=== The input ===

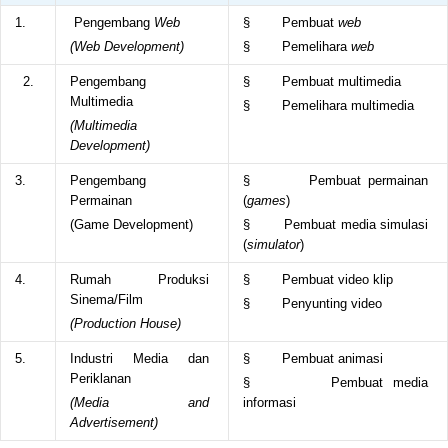
1.
Pengembang
Web
§ Pembuat
web
(Web Development)
§ Pemelihara
web
2.
Pengembang
§ Pembuat multimedia
Multimedia
§ Pemelihara multimedia
(Multimedia
Development)
3.
Pengembang
§ Pembuat permainan
Permainan
(
games
)
(Game Development)
§ Pembuat media simulasi
(
simulator
)
4.
Rumah Produksi
§ Pembuat video klip
Sinema/Film
§ Penyunting video
(Production House)
5.
Industri Media dan
§ Pembuat animasi
Periklanan
§ Pembuat media
(Media and
informasi
Advertisement)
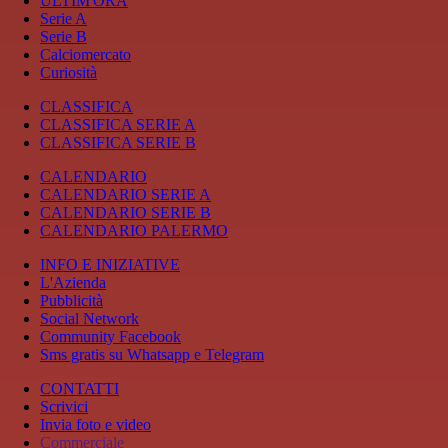
ULTIM'ORA
Serie A
Serie B
Calciomercato
Curiosità
CLASSIFICA
CLASSIFICA SERIE A
CLASSIFICA SERIE B
CALENDARIO
CALENDARIO SERIE A
CALENDARIO SERIE B
CALENDARIO PALERMO
INFO E INIZIATIVE
L'Azienda
Pubblicità
Social Network
Community Facebook
Sms gratis su Whatsapp e Telegram
CONTATTI
Scrivici
Invia foto e video
Commerciale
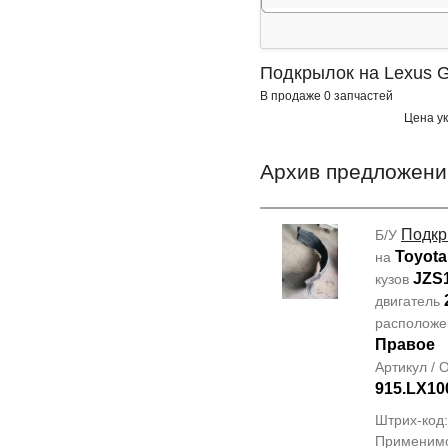
Подкрылок на Lexus 
В продаже 0 запчастей
Цена ук
Архив предложени
Подкр
Б/У
Toyota
на
JZS
кузов
двигатель
располож
Правое
Артикул /
915.LX10
Штрих-код
Применим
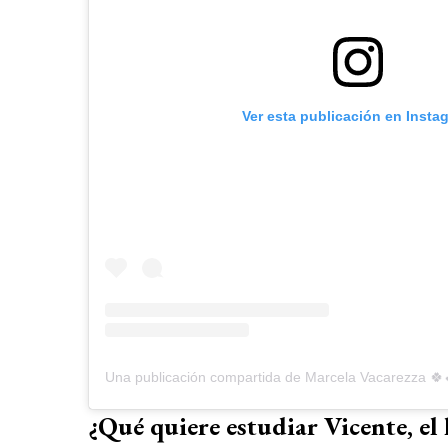
Ver esta publicación en Insta
Una publicación compartida de Marcela Vacarezza 
¿Qué quiere estudiar Vicente, el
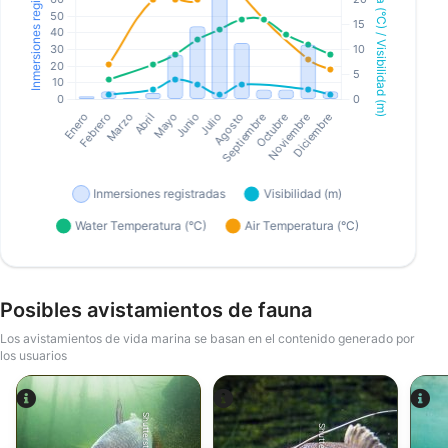
Posibles avistamientos de fauna
Los avistamientos de vida marina se basan en el contenido generado por
los usuarios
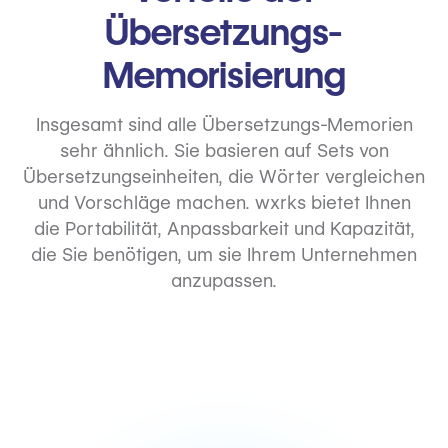
Übersetzungs-
Memorisierung
Insgesamt sind alle Übersetzungs-Memorien
sehr ähnlich. Sie basieren auf Sets von
Übersetzungseinheiten, die Wörter vergleichen
und Vorschläge machen. wxrks bietet Ihnen
die Portabilität, Anpassbarkeit und Kapazität,
die Sie benötigen, um sie Ihrem Unternehmen
anzupassen.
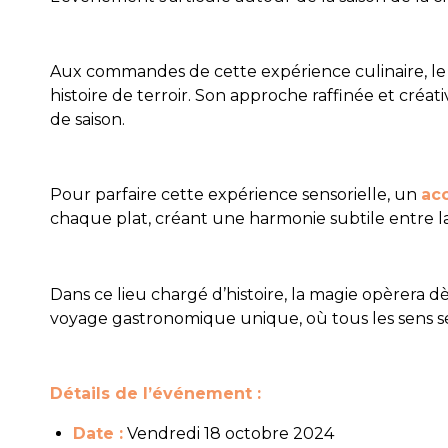
Aux commandes de cette expérience culinaire, l
histoire de terroir. Son approche raffinée et cré
de saison.
Pour parfaire cette expérience sensorielle, un
ac
chaque plat, créant une harmonie subtile entre l
Dans ce lieu chargé d’histoire, la magie opèrera dè
voyage gastronomique unique, où tous les sens se
Détails de l’événement :
Date :
Vendredi 18 octobre 2024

===

→ Problem
Pull out all lines in the data above that include "CLASSIFICA".

→ Expected output
CLASSIFICA
CLASSIFICA SERIE A
CLASSIFICA SERIE B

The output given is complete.